J’ai eu beaucoup de plaisir lors de cette première journée. Nous avons volé de Saint-Mathias jusqu’à l’embouchure du lac Saint-Pierre, près de Sorel, quelques posés-décollés dans les îles de Sorel, vol à basse altitude en suivant les chenaux sinueux avec amerrissages courts, en tout plus de 30 amerrissages et décollages. Je ne vous cacherai pas que j’avais le bras gauche endolori au retour. La prudence est de mise au niveau des obstacles. En effet, entre deux petites îles à Sorel, nous avons eu la surprise de voir des fils électriques (installation maison évidemment!) lors d’un amerrissage. Nous avons réagi rapidement et avons évité les fils sans aucun problème. Du jour au lendemain, des obstacles peuvent apparaître au-dessus des plans d’eau, donc gardez l’œil ouvert!

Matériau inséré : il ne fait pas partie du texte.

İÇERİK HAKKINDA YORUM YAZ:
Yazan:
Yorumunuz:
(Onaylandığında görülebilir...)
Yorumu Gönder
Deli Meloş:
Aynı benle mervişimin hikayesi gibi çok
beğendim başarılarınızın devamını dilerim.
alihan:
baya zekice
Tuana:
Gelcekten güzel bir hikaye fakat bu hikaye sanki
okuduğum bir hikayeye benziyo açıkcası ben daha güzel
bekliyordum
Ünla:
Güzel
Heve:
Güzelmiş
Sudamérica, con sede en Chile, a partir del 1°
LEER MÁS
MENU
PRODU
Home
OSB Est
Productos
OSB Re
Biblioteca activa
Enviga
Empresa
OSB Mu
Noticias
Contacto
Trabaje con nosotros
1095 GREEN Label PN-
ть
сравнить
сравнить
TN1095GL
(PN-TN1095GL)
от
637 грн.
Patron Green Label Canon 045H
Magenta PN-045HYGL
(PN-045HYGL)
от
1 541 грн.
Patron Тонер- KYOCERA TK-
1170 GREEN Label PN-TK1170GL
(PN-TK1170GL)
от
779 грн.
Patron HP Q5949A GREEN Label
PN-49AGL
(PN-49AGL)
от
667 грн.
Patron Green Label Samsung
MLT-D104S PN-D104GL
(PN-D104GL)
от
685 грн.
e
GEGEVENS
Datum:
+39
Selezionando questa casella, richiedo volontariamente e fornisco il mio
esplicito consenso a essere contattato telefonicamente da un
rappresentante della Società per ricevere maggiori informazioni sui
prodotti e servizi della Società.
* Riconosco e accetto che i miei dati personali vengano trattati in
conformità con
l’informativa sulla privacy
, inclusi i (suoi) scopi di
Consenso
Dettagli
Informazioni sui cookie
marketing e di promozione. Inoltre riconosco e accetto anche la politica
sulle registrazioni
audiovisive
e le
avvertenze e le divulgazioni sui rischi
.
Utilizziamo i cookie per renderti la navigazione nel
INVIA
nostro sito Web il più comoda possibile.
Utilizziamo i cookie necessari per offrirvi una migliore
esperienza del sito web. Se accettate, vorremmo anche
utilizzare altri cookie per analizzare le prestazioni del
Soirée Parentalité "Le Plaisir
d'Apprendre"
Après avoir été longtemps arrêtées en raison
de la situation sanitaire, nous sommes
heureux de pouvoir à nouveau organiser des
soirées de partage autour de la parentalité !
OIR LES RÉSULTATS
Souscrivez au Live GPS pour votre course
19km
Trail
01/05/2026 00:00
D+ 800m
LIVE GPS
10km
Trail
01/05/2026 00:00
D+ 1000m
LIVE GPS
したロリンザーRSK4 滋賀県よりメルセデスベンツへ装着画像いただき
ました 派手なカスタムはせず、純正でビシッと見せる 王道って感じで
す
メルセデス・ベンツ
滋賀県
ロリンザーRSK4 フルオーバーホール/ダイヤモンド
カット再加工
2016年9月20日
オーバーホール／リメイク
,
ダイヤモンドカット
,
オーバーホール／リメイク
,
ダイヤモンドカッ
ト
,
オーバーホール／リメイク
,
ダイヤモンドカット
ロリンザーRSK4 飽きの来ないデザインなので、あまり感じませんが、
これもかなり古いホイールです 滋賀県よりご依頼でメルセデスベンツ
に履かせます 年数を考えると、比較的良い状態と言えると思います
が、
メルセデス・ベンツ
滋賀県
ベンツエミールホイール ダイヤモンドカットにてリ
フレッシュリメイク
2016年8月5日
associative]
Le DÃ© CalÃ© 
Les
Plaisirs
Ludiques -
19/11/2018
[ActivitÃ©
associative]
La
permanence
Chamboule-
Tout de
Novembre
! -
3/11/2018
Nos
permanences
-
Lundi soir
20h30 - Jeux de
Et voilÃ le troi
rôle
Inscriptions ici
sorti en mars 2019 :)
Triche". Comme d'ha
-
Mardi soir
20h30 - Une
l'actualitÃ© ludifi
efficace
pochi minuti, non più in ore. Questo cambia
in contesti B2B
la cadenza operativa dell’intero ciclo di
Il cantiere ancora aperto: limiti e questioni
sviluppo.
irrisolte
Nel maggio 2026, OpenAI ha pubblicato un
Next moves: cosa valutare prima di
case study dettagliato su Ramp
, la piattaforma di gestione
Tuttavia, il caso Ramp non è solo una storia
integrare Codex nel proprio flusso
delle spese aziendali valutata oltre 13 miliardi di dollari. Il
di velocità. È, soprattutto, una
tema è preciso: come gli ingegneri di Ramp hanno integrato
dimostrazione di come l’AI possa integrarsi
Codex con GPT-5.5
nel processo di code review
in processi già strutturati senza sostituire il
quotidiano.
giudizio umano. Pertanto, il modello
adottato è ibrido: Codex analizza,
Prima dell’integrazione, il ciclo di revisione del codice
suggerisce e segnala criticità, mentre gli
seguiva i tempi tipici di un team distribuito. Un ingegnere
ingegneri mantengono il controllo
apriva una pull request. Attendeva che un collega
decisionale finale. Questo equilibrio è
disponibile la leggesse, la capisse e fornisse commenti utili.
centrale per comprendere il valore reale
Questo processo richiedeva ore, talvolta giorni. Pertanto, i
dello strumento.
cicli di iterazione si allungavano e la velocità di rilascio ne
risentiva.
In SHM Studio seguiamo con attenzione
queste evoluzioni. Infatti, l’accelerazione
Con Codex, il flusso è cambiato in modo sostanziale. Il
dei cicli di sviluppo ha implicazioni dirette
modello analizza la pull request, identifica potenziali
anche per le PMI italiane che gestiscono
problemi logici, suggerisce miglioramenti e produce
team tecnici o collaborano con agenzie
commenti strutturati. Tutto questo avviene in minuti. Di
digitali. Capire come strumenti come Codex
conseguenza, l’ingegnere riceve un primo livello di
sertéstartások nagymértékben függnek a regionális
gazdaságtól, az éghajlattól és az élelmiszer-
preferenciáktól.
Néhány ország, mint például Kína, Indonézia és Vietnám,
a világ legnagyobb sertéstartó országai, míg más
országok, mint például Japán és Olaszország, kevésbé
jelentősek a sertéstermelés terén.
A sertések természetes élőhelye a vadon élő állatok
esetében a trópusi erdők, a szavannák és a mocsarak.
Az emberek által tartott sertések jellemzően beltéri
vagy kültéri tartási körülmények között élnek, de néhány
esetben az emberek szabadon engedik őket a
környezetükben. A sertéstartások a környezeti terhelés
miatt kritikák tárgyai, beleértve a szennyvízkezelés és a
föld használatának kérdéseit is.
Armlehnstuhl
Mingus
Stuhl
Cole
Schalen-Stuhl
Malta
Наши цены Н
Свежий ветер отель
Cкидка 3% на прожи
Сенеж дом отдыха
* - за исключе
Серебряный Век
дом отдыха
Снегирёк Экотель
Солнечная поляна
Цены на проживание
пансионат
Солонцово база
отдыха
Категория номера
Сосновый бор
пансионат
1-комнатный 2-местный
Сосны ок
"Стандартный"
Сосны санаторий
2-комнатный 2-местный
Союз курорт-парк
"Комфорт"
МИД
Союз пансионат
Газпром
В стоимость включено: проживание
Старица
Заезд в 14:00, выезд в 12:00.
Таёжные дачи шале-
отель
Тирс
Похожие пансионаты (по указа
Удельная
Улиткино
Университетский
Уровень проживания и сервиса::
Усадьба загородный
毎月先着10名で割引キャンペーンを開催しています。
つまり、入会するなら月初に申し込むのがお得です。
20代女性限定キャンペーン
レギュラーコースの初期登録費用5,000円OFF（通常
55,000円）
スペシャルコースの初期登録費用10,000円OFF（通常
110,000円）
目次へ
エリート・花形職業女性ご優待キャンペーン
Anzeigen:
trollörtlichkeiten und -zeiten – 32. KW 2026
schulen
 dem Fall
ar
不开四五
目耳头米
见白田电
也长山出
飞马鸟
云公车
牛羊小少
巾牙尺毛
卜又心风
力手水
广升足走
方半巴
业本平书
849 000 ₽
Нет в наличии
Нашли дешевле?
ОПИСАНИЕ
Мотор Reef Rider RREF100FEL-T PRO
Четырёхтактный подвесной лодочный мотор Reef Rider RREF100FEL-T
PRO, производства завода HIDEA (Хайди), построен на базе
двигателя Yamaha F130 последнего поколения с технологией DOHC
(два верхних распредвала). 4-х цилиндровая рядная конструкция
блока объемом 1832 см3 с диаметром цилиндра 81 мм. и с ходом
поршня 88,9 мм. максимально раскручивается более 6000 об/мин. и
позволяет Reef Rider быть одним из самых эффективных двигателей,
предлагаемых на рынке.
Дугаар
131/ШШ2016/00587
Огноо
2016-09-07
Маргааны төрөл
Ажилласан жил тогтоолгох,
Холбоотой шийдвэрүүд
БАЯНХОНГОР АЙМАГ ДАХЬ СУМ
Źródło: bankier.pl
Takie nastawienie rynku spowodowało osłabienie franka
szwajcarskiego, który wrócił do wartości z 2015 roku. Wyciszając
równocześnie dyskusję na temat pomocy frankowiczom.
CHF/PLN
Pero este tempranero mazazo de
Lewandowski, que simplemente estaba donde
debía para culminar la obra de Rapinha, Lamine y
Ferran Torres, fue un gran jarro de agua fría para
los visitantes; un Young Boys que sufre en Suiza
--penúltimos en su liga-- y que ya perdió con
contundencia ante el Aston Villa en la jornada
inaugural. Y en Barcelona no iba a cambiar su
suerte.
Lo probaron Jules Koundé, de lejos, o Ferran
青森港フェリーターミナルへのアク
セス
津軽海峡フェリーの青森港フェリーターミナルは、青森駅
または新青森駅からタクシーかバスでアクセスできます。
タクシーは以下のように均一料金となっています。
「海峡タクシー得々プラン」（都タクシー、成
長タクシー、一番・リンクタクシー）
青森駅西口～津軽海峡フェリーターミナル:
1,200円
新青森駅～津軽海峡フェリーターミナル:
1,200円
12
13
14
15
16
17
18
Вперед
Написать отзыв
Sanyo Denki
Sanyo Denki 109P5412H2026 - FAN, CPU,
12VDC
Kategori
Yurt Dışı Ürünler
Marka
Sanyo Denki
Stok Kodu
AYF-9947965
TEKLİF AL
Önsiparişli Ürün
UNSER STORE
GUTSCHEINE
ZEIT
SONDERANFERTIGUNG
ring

Deux semaines plus tard, je revois Georges pour finir ma formation. Au menu : un vol-voyage, ma partie favorite de la formation avec des posés-décollés sur des plans d’eau de petite grandeur. Un peu comme un atterrissage court, nous approchons le plan d’eau à vitesse réduite et juste au-dessus des arbres. Lors de ce genre d’exercice, il faut s’assurer d’avoir assez de distance pour être en mesure d’effectuer un décollage sécuritaire. Par la suite, sous nous dirigeons vers le lac Memphrémagog situé en Estrie. Sur notre route, quelques posés-décollés sur de petits lacs situés entre les montagnes, question de comprendre l’effet des courants descendants et ascendants sur notre profil de descente. Après avoir conquis le lac Memphrémagog où j’ai effectué cinq posés-décollés et quelques virages à grande vitesse sur le step, nous nous dirigeons vers l’hydrobase de l’aéroport de Drummondville pour y mettre de l’essence. Nous nous posons sur la rivière Saint-François. Cette fois-ci, il y a deux composantes à maîtriser : le vent et le courant assez fort. Je parviens sans aucun problème à accoster et Georges saute sur le quai pour attacher l’avion. Le plein d’essence fait et avec un peu de repos, nous redécollons en direction les îles de Sorel pour faire des posés-décollés et par la suite la rivière Richelieu, direction sud vers Saint-Mathias. Encore une fois, nous profitons de chacune des occasions pour pratiquer des posés-décollés. De retour à la base de Saint-Mathias en fin de journée, après sept heures de formation, j’obtiens mon annotation sur flotteurs. L’annotation sur flotteurs ouvre aux pilotes un monde inaccessible aux autres pilotes. Je comprends maintenant la piqûre qu’ont certains pilotes au printemps de s’évader vers les nombreux lacs du Québec pour y taquiner la truite ou aller à la chasse une fois l’automne venu.